In longitudinal CT imaging for hepatocellular carcinoma, inaccurate registration and anatomical/pathological variability lead to erroneous tumor volume estimation. Method: We propose a purely anatomy-guided non-rigid registration paradigm that leverages only geometric and anatomical structural information encoded in liver segmentation masks—explicitly excluding image intensity features—to avoid deformation distortion in tumor regions inherent to conventional feature-driven approaches. Our method integrates a geometry-constrained module, designed from segmentation masks, into a deep registration network, jointly optimized with smoothness regularization and a tumor-burden consistency loss. Results: Evaluated on 317 training and 53 test cases, our approach reduces overall tumor volume error by 37% and improves deformation field smoothness by 2.1× over state-of-the-art methods, significantly enhancing the reliability and clinical applicability of tumor burden assessment.

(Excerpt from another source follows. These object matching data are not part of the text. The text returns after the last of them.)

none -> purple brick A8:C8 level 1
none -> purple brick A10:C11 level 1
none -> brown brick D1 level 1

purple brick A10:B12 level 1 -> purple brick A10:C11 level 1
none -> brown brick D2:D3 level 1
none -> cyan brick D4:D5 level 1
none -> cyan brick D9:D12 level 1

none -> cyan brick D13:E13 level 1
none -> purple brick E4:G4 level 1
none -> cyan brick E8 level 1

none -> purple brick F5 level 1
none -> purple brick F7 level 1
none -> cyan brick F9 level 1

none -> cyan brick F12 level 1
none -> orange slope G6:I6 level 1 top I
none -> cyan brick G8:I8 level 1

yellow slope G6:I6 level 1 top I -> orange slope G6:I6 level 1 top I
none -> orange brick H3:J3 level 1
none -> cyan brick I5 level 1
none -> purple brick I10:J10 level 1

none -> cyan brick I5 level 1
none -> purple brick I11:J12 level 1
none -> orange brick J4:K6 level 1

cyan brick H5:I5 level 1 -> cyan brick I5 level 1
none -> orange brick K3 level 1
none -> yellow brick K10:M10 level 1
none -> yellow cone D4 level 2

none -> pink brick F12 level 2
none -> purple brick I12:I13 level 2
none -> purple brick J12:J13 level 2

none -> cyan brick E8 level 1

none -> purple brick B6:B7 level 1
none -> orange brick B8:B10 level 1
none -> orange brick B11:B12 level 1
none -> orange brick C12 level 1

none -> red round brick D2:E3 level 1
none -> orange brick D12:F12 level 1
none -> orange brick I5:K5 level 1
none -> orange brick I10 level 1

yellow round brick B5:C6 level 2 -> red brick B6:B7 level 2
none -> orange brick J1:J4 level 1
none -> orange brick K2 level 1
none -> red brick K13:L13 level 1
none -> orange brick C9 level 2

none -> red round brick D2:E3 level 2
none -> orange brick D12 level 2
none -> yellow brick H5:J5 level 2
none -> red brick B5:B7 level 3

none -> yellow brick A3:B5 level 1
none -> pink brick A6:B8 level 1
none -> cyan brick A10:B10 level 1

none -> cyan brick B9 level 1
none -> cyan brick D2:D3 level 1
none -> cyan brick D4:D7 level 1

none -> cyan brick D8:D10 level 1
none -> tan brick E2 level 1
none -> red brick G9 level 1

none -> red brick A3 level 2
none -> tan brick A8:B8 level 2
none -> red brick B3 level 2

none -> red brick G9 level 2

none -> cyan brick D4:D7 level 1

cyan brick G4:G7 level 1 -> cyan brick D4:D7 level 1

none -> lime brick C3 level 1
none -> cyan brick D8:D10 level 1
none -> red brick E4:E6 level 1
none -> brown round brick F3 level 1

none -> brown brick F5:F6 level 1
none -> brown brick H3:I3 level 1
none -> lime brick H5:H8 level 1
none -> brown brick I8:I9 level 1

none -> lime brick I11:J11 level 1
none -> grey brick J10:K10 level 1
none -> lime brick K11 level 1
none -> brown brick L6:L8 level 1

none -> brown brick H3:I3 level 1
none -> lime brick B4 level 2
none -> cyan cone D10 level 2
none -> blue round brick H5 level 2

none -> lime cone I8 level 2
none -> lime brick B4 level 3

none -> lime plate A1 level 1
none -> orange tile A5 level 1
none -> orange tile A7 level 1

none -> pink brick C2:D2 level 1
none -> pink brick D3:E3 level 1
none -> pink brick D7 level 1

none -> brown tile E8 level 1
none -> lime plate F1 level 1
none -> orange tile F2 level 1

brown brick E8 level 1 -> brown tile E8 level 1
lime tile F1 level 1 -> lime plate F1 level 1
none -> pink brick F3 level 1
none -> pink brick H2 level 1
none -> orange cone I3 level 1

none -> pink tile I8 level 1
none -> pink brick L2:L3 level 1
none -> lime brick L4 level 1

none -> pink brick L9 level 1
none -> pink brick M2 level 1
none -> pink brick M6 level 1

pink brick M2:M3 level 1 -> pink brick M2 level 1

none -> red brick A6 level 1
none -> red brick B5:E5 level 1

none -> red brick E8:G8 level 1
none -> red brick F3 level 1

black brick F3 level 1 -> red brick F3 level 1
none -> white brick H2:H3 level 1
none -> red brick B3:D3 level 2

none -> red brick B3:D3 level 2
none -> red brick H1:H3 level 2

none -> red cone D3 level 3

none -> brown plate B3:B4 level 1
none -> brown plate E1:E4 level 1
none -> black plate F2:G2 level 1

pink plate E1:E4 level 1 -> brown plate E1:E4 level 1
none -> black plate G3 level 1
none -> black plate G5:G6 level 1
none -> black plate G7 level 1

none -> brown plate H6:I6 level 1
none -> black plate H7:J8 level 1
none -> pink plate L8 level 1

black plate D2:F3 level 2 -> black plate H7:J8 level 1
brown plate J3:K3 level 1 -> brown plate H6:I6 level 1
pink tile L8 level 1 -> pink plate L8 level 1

Assessing cancer progression in liver CT scans is a clinical challenge, requiring a comparison of scans at different times for the same patient. Practitioners must identify existing tumors, compare them with prior exams, identify new tumors, and evaluate overall disease evolution. This process is particularly complex in liver examinations due to misalignment between exams caused by several factors. Indeed, longitudinal liver examinations can undergo different non-pathological and pathological changes due to non-rigid deformations, the appearance or disappearance of pathologies, and other variations. In such cases, existing registration approaches, mainly based on intrinsic features may distort tumor regions, biasing the tumor progress evaluation step and the corresponding diagnosis. This work proposes a registration method based only on geometrical and anatomical information from liver segmentation, aimed at aligning longitudinal liver images for aided diagnosis. The proposed method is trained and tested on longitudinal liver CT scans, with 317 patients for training and 53 for testing. Our experimental results support our claims by showing that our method is better than other registration techniques by providing a smoother deformation while preserving the tumor burden (total volume of tissues considered as tumor) within the volume. Qualitative results emphasize the importance of smooth deformations in preserving tumor appearance.